(Stored data)
::::

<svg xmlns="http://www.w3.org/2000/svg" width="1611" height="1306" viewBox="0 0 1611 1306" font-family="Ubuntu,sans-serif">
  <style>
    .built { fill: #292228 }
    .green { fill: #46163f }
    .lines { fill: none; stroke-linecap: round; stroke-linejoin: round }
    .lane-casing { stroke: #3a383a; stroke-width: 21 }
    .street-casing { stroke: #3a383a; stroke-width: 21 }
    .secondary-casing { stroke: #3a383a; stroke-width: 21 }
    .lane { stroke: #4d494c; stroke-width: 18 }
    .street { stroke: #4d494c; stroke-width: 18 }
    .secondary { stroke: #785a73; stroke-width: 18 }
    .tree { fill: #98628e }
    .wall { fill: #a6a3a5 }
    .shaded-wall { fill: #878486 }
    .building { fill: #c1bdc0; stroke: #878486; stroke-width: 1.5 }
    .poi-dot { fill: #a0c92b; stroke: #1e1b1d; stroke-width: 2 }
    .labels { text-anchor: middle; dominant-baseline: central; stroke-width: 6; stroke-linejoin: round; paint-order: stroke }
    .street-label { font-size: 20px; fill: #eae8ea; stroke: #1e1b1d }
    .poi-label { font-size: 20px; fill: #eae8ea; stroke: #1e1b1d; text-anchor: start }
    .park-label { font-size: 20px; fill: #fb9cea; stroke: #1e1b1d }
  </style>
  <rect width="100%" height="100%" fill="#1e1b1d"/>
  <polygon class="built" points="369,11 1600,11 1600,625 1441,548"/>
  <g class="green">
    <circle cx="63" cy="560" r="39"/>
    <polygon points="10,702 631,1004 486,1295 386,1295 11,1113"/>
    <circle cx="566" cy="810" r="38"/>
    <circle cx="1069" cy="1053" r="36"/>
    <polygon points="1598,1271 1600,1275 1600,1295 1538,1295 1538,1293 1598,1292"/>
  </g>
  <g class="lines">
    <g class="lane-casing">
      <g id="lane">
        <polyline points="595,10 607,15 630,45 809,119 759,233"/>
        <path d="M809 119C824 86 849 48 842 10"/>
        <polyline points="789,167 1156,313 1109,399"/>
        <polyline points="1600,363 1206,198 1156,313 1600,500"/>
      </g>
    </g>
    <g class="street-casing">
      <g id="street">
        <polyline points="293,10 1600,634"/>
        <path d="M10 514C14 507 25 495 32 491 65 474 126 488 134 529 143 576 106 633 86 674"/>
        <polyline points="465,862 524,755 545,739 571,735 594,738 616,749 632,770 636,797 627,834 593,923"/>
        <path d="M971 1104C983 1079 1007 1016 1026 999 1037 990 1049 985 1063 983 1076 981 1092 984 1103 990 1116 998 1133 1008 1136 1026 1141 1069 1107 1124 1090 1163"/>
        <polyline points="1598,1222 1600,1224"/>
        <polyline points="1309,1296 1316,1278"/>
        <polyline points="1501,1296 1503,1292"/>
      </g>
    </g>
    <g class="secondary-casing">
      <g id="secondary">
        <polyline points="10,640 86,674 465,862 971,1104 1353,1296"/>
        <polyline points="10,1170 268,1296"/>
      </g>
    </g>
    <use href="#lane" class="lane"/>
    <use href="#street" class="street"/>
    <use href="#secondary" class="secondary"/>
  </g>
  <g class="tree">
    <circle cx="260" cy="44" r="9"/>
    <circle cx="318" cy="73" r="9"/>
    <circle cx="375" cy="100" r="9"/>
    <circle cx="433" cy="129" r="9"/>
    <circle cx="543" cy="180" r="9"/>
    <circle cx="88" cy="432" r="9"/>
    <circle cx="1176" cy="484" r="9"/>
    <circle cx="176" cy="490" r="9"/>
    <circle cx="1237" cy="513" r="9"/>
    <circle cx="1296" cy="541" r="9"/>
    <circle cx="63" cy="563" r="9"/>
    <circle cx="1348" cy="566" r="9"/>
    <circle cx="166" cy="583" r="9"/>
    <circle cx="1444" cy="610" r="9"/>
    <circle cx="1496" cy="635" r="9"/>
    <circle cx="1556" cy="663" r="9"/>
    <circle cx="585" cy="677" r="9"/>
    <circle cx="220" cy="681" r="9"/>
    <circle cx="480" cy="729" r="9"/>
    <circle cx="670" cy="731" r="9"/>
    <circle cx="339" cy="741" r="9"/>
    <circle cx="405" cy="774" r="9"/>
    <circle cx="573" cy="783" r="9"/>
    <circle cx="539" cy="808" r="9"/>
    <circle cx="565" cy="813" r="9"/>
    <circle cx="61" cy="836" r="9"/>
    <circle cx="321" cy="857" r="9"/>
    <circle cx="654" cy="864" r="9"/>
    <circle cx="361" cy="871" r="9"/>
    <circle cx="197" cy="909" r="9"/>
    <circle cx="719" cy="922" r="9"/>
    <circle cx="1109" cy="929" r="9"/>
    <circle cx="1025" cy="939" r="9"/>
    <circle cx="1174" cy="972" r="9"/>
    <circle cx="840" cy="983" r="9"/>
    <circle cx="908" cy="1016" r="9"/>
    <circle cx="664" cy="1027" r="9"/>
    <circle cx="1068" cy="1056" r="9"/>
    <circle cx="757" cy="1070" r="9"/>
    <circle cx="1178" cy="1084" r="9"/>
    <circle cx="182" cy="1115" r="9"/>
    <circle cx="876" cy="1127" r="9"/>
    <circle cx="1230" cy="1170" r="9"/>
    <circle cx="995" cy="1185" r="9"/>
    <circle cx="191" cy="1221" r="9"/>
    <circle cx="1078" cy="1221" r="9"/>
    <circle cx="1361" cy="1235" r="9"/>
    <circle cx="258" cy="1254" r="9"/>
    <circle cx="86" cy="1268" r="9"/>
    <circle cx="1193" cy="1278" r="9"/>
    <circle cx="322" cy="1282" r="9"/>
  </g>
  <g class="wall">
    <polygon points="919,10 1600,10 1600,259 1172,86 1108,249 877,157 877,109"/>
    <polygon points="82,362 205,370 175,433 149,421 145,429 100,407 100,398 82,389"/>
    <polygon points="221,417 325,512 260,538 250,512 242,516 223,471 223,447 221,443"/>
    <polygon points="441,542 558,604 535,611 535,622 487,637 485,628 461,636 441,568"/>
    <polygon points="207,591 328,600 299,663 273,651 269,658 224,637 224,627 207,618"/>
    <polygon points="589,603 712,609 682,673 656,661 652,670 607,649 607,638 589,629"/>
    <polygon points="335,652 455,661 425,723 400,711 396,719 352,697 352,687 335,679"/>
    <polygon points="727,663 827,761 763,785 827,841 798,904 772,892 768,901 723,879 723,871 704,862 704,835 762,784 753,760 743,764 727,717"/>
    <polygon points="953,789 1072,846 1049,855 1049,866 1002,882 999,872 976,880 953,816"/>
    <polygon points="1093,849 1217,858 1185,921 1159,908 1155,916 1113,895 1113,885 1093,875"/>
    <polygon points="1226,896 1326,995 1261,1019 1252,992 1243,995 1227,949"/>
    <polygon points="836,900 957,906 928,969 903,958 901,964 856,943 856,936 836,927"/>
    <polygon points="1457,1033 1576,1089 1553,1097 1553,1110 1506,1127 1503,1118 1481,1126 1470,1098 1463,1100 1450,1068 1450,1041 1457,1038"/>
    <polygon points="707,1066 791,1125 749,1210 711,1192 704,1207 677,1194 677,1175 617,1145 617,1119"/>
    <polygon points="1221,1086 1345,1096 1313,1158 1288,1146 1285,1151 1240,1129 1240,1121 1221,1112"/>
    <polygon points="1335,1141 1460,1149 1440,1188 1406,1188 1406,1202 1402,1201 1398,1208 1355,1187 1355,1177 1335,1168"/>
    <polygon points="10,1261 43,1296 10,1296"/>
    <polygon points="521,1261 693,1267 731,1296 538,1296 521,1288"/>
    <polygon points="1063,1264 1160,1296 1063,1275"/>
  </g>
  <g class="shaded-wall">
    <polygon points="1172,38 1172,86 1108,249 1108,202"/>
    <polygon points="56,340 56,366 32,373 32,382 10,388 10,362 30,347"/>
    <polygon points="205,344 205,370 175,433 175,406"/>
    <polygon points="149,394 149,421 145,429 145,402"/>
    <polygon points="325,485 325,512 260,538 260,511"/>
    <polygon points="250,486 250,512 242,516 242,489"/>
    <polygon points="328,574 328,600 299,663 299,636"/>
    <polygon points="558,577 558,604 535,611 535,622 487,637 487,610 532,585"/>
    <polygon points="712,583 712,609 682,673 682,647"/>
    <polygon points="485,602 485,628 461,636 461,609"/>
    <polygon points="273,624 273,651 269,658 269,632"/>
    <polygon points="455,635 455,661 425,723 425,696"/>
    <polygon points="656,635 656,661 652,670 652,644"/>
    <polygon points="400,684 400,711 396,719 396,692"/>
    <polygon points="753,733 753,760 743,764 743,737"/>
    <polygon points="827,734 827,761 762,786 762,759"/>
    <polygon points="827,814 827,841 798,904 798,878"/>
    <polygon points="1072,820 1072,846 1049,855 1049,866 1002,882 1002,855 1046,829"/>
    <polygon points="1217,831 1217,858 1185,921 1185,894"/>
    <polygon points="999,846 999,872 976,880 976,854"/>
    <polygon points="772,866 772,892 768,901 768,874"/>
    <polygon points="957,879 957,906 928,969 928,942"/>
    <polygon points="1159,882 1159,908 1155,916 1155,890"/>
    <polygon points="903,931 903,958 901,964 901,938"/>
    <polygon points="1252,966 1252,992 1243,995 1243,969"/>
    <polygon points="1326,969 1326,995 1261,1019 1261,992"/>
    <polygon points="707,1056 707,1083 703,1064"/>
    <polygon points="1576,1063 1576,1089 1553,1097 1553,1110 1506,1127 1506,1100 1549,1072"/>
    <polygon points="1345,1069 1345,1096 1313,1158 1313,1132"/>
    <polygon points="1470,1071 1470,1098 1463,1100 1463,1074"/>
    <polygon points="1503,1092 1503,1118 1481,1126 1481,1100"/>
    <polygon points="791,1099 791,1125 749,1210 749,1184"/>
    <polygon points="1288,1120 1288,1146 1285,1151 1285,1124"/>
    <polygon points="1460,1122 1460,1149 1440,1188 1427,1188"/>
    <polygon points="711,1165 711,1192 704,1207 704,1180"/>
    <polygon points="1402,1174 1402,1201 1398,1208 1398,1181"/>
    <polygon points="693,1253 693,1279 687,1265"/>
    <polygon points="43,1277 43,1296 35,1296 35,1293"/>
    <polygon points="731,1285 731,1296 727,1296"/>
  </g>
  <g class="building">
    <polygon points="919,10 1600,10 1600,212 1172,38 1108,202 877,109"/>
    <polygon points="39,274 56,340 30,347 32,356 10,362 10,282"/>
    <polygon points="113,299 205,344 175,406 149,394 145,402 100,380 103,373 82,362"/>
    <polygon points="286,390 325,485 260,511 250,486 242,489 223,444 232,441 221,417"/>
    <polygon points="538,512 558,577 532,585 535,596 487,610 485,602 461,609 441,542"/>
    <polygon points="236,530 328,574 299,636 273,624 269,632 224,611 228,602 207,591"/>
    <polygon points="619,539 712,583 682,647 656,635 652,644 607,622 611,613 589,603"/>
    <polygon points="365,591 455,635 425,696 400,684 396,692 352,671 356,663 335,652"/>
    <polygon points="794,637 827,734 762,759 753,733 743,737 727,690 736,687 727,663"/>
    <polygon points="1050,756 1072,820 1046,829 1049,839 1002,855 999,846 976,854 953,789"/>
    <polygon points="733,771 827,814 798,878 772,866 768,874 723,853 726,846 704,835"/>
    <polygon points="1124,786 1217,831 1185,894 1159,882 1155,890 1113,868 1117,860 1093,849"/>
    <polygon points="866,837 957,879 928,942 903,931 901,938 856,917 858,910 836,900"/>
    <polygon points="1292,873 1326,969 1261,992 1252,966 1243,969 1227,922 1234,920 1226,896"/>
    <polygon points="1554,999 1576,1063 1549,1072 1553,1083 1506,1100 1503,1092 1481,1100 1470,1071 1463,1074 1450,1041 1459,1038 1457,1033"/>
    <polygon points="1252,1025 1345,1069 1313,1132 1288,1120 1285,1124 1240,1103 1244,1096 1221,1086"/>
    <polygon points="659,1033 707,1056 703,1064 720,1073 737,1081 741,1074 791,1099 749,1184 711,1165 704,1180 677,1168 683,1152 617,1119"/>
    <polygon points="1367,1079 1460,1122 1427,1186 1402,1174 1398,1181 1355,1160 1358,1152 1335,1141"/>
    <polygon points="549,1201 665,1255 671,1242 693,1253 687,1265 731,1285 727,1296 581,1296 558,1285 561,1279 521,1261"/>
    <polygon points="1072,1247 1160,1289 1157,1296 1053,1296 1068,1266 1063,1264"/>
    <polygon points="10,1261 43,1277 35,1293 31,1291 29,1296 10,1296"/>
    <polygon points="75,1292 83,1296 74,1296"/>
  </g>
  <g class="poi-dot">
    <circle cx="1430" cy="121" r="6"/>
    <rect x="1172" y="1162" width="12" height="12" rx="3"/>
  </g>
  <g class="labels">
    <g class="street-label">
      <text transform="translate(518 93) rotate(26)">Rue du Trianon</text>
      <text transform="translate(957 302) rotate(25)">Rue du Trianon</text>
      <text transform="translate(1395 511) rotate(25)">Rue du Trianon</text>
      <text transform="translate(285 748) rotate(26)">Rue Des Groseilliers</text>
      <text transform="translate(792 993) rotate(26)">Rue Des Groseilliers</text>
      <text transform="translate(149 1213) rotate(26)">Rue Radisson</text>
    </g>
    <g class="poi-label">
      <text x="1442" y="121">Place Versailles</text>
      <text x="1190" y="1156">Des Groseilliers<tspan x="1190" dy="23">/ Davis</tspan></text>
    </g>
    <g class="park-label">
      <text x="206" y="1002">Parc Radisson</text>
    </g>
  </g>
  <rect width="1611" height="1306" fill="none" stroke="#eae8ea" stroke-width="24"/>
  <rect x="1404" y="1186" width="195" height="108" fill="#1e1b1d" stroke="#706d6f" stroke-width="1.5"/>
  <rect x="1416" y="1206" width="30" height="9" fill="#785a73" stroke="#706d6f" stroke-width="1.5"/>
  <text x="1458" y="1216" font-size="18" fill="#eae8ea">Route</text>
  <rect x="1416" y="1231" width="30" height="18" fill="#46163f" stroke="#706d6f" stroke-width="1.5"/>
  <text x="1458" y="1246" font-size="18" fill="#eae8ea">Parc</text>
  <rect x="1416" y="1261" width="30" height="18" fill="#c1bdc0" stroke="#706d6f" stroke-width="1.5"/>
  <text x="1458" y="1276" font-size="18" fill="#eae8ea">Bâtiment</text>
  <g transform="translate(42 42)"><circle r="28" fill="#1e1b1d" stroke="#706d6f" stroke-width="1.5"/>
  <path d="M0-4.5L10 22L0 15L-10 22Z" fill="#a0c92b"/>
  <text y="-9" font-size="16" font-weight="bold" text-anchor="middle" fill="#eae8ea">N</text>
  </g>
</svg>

::::

### YOUR ASSIGNMENT
The range runs from the line above containing "1049,866 1002,882 999,872" to the line containing "957,906 928,969 903,958", inclusive. Restate those lines word for word and no others.

### WORKED SOLUTION
    <polygon points="953,789 1072,846 1049,855 1049,866 1002,882 999,872 976,880 953,816"/>
    <polygon points="1093,849 1217,858 1185,921 1159,908 1155,916 1113,895 1113,885 1093,875"/>
    <polygon points="1226,896 1326,995 1261,1019 1252,992 1243,995 1227,949"/>
    <polygon points="836,900 957,906 928,969 903,958 901,964 856,943 856,936 836,927"/>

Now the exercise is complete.